Perhaps no other aspect of remote sensing carries with it true life-changing possibilities than precision agriculture. High-value crops can be planted, cared-for, and harvested with the help of spectral data that leads to better decision-making. This in turn means spectacular crop yields and healthier foods...especially in parts of the world where agricultural success is a life-saving or life-enriching necessity. Irrigation levels, pesticide and fertilizer effectiveness, and the telltale signs of invasive and hard-to-detect diseases can be spotted using hyperspectral image sensors. The key is to recognize these signs early and often, which is why continual airborne monitoring allows for trend analysis throughout the season.

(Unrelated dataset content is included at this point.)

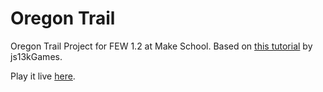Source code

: # Oregon Trail
Oregon Trail Project for FEW 1.2 at Make School. Based on [this tutorial](https://gamedevacademy.org/js13kgames-tutorial/) by js13kGames.

Play it live [here](http://www.toris.website/oregon.html).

From UAVs and aircraft as well as tractors and other mobile machinery, researchers can determine stress levels and overall plant vitality using hyperspectral image sensors at the VNIR (400-1000nm) and SWIR (900-2500nm) spectral ranges. These sensors operate in a line-scanning fashion, requiring movement to occur as the sensor builds a data-rich image cube containing all the spatial and spectral information within the field of view. GPS and LiDAR, plus the post-processing task of orthorectification, stamp the image data precisely. The end result is high-quality data that farmers and agriculturalists can use to make smart decisions.

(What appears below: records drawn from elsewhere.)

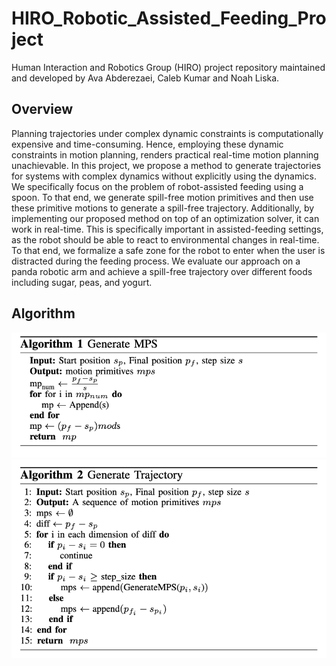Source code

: # HIRO_Robotic_Assisted_Feeding_Project
Human Interaction and Robotics Group (HIRO) project repository maintained and developed by Ava Abderezaei, Caleb Kumar and Noah Liska.

## Overview
Planning trajectories under complex dynamic constraints is computationally expensive and time-consuming. 
Hence, employing these dynamic constraints in motion planning, renders practical real-time motion planning unachievable. 
In this project, we propose a method to generate trajectories for systems with complex dynamics without explicitly 
using the dynamics. We specifically focus on the problem of robot-assisted feeding using a spoon. 
To that end, we generate spill-free motion primitives and then use these primitive motions
to generate a spill-free trajectory. Additionally, by implementing our proposed method on top of an optimization solver,
it can work in real-time. This is specifically important in assisted-feeding settings, 
as the robot should be able to react to environmental changes in real-time. 
To that end, we formalize a safe zone for the robot to enter when the user is distracted during the feeding process. 
We evaluate our approach on a panda robotic arm and achieve a spill-free trajectory
over different foods including sugar, peas, and yogurt.

## Algorithm
![alt text](./algorithm_photos/motion_prims.png)
![alt text](./algorithm_photos/trajectory.png)



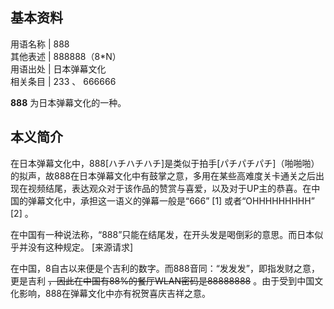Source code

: **基本资料**  
---  
用语名称  |  888   
其他表述  |  888888（8*N）   
用语出处  |  日本弹幕文化   
相关条目  |  233  、  666666   
  
**888** 为日本弹幕文化的一种。

##  本义简介

在日本弹幕文化中，888[ハチハチハチ]是类似于拍手[パチパチパチ]（啪啪啪）的拟声，故888在日本弹幕文化中有鼓掌之意，多用在某些高难度关卡通关之后出现在视频结尾，表达观众对于该作品的赞赏与喜爱，以及对于UP主的恭喜。在中国的弹幕文化中，承担这一语义的弹幕一般是“666”
[1]  或者“OHHHHHHHHH”  [2]  。

在中国有一种说法称，“888”只能在结尾发，在开头发是喝倒彩的意思。而日本似乎并没有这种规定。  [来源请求]

在中国，8自古以来便是个吉利的数字。而888音同：“发发发”，即指发财之意，更是吉利 ~~，因此在中国有88%的餐厅WLAN密码是88888888~~
。由于受到中国文化影响，888在弹幕文化中亦有祝贺喜庆吉祥之意。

Headwall's sensors feature aberration-correction for precise image data from edge to edge. This wide field of view is particularly beneficial for the new breed of small, lightweight UAVs that require flight-path optimization. The wider the field of view, the fewer passes over a plot of land the UAV (or aircraft) needs to make.

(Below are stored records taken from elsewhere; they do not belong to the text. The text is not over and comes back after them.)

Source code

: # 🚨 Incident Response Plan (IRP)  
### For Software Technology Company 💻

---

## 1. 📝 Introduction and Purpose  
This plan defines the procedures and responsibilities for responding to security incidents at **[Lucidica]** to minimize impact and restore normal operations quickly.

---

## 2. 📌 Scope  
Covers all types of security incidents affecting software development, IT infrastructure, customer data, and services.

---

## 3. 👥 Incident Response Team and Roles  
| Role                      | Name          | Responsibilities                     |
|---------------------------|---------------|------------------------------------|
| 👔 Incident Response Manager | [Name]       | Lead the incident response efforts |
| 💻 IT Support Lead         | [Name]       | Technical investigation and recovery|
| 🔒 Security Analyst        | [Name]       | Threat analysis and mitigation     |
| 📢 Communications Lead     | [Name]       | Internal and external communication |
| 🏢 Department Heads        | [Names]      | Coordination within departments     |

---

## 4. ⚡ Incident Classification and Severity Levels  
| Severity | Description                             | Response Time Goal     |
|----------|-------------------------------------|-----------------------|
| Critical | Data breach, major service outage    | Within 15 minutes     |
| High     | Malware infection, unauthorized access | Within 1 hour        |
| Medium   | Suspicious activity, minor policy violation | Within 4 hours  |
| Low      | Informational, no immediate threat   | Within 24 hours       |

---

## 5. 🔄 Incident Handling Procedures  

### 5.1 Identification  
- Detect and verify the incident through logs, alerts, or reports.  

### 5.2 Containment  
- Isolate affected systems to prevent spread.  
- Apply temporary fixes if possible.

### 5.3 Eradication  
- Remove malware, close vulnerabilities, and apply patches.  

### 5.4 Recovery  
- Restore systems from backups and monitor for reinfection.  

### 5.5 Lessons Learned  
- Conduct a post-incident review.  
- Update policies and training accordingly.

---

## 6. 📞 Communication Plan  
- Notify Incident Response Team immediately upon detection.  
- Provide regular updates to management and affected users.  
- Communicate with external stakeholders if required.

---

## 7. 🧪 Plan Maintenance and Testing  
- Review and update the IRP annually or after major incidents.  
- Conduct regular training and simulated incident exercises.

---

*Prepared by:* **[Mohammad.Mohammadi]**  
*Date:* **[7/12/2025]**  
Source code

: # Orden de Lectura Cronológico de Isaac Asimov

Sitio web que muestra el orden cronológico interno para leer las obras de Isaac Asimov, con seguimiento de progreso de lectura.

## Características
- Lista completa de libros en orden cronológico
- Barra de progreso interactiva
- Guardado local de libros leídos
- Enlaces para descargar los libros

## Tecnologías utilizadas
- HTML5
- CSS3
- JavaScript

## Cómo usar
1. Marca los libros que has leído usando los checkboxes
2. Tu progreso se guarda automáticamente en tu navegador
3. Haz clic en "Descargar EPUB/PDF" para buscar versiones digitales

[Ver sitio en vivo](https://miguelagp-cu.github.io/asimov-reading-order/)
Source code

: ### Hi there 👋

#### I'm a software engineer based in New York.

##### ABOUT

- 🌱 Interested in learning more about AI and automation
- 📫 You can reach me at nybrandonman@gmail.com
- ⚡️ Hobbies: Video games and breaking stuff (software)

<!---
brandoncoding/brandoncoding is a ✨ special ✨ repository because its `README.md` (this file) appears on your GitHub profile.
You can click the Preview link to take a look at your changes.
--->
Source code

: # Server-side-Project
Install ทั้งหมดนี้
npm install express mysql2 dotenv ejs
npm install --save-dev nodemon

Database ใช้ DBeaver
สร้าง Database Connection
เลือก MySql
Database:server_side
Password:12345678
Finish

Headwall supplements its sensors with the industry's best airborne hyperspectral software package called Hyperspec III. The package includes all the tools necessary to set up the sensor for airborne operation, and tie that operation in with GPS and LiDAR data streams. The software also will monitor and manage more than one sensor at a time, permitting a single pass using a VNIR and a separate SWIR sensor for example.